Buying real estate in Baghdad

Probably it’s illegal for foreigners to purchase real estate in IRaq now, and certainly it’s not a good idea right now, but after the war, which the US is indubitably going to win, I guess a newly installed pro-western government will open the country to forein inversors. And I guess real estate prices will be pretty down immediately after the war. But given Iraq’s huge oil reserves and the wealth other oil-rich countries have accumulated, aren’t chances good that, in a westernized rich Iraq, Baghdad will be an important hub of commerce in this region right between the Middle East and Inner Asia? I guess this would drive prices up a lot. I’m wondering if it’s a profitable thing to buy cheap realties after Saddam is finally out of the game, and wait twenty or so years.

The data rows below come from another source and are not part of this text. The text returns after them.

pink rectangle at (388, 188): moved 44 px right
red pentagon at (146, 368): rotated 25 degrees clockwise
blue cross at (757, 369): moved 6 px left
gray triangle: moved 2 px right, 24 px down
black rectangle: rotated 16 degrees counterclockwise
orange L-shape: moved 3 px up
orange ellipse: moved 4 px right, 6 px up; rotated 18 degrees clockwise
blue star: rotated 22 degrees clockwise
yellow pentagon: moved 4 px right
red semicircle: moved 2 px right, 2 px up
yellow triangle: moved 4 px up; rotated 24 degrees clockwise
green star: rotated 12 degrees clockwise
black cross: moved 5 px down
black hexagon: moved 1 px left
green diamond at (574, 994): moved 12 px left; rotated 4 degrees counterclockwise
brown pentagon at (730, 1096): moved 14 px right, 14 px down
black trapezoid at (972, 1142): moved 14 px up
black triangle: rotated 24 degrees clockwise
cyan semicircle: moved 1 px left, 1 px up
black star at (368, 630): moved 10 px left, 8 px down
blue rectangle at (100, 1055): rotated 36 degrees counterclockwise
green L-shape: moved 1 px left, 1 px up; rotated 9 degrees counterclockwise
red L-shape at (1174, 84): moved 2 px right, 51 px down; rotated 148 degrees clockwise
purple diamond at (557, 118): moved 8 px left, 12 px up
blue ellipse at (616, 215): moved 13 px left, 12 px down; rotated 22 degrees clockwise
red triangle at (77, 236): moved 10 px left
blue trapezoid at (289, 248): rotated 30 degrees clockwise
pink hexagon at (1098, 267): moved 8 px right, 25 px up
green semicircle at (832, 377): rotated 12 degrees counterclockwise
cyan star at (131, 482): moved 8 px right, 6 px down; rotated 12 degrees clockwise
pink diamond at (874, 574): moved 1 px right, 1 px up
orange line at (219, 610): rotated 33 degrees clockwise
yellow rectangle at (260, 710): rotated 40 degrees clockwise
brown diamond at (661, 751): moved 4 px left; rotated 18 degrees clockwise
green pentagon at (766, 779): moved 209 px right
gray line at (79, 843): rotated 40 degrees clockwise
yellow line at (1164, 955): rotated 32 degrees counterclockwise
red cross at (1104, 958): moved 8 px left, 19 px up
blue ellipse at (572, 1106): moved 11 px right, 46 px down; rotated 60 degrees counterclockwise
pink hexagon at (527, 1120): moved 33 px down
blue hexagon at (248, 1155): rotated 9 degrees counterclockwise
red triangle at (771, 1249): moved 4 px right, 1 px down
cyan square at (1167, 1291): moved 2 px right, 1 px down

[sub]And no, I’m not going to do this; after all, any profit this would yield would be blood money IMHO. But I’m curious if this would work, and if funds managers are already planning to do something along this line.[/sub]

Yep. Land prices just skyrocketed in Tehran once the Shah left.

Just because Saddam’s gone doesn’t mean Iraq will turn into the Monaco of the Middle East. There are plenty of extreme rulers waiting to step into power who would want Iraq for Iraqis.

Actually, I seem to remember a recent news segment (I think it was on 60 minutes, but could easily be wrong) focusing on the phenomonon that real estate prices have been significantly rising in Iraq recently. Apparently the going assumption among Iraqi real estate investors is that the demise of Saddam’s regime is imminent and the local economy will improve significantly afterwards, and many of them are acting on that assumption.

…but they can’t admit that publicly (there are significant negative ramifications of doing so - getting shot, for example) , so all they will say publicly is that the local economy is looking real good right now.

OK, make that “phenonemon”. Or something similar.

The other problem is that many third world countries don’t have secure property rights. If you are a major business and an important person who has friends and connections, no one will question your ownership of your land. But what if you are a foreigner, who doesn’t have any connections? If the interior ministry says that the current President’s nephew really owns the land you claim to have a title for, what exactly are you going to do about it? This is a major problem in the third world, many people have lived on land for generations but have no documentation “proving” that they actually own the land.

There’s also the fact that the next ruler of Iraq will probably also be a dictator. According to a news article I read about a week ago, the current thinking in the Bush administration is: we’re going to find an Iraqi provincial governor (or whatever they’re called) who isn’t too bad a guy, set him up as the new president of Iraq, and leave within a year or two.

So don’t expect life in Babylon to change too much.